Problem
Competitive Auctions on eBay. The file eBayAuctions.csv contains information on 1972 auctions that transacted on eBay during May-June 2004. The goal is to use these data to build a model that will classify auctions as competitive or noncompetitive. A competitive auction is defined as an auction with at least two bids placed on the item auctioned. The data include variables that describe the item (auction category), the seller (his/her eBay rating), and the auction terms that the seller selected (auction duration, opening price, currency, day-of-week of auction close). In addition, we have the price at which the auction closed. The task is to predict whether or not the auction will be competitive. Data Preprocessing. Convert variable Duration into a categorical variable. Split the data into training (60%) and validation (40%) datasets.
a. Fit a classification tree using all predictors, using the best-pruned tree. To avoid overfitting, set the minimum number of records in a terminal node to 50 (in R: min-bucket = 50). Also, set the maximum number of levels to be displayed at seven (in R: max-depth = 7). Write down the results in terms of rules. (Note: If you had to slightly reduce the number of predictors due to software limitations, or for clarity of presentation, which would be a good variable to choose?)
b. Is this model practical for predicting the outcome of a new auction?
c. Describe the interesting and uninteresting information that these rules provide.

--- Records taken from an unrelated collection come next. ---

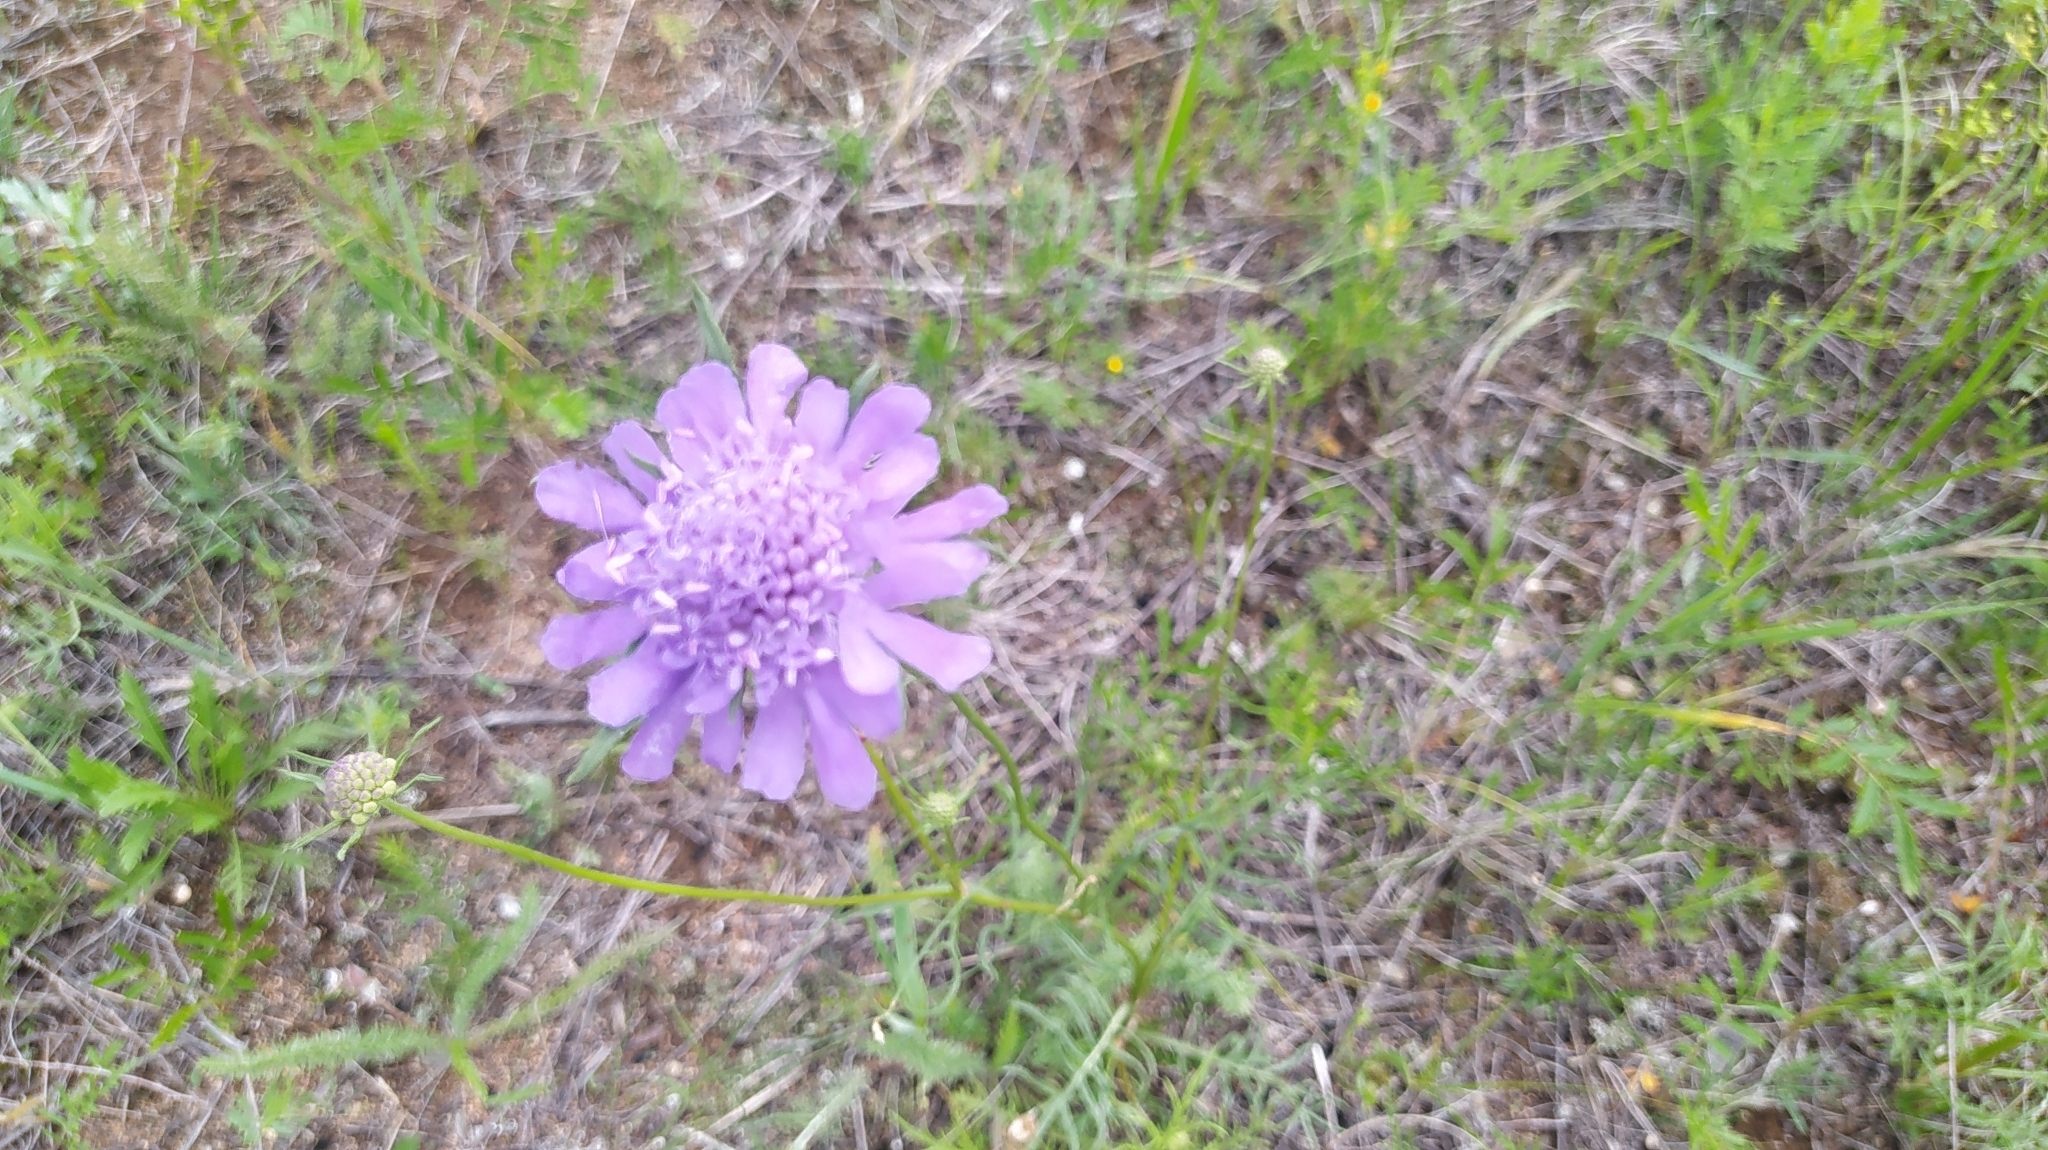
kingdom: Plantae
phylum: Tracheophyta
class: Magnoliopsida
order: Dipsacales
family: Caprifoliaceae
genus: Scabiosa
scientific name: Scabiosa comosa
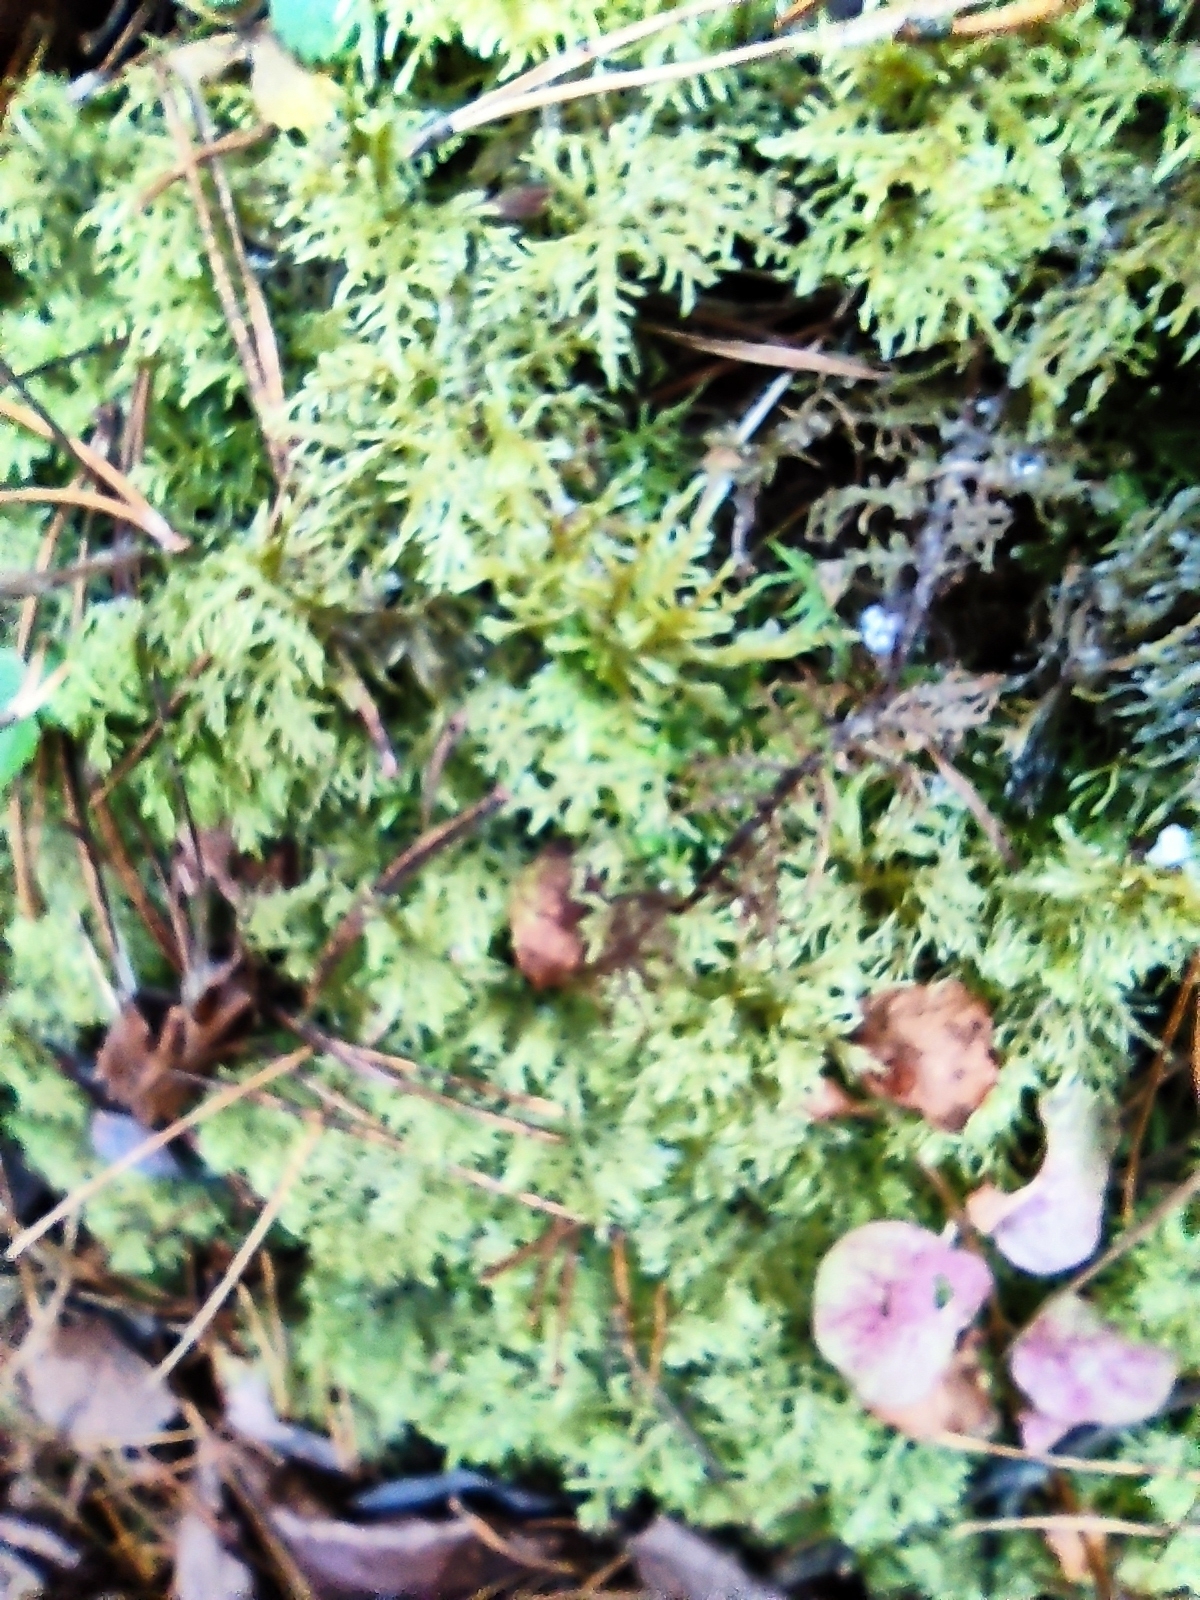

d. Fit another classification tree (using the best-pruned tree, with a minimum number of records per terminal node = 50 and maximum allowed number of displayed levels = 7), this time only with predictors that can be used for predicting the outcome of a new auction. Describe the resulting tree in terms of rules. Make sure to report the smallest set of rules required for classification.
e. Plot the resulting tree on a scatter plot: Use the two axes for the two best (quantitative) predictors. Each auction will appear as a point, with coordinates corresponding to its values on those two predictors. Use different colors or symbols to separate competitive and noncompetitive auctions. Draw lines (you can sketch these by hand or use R) at the values that create splits. Does this splitting seem reasonable with respect to the meaning of the two predictors? Does it seem to do a good job of separating the two classes?
f. Examine the lift chart and the confusion matrix for the tree. What can you say about the predictive performance of this model?
g. Based on this last tree, what can you conclude from these data about the chances of an auction obtaining at least two bids and its relationship to the auction settings set by the seller (duration, opening price, ending day, currency)? What would you recommend for a seller as the strategy that will most likely lead to a competitive auction?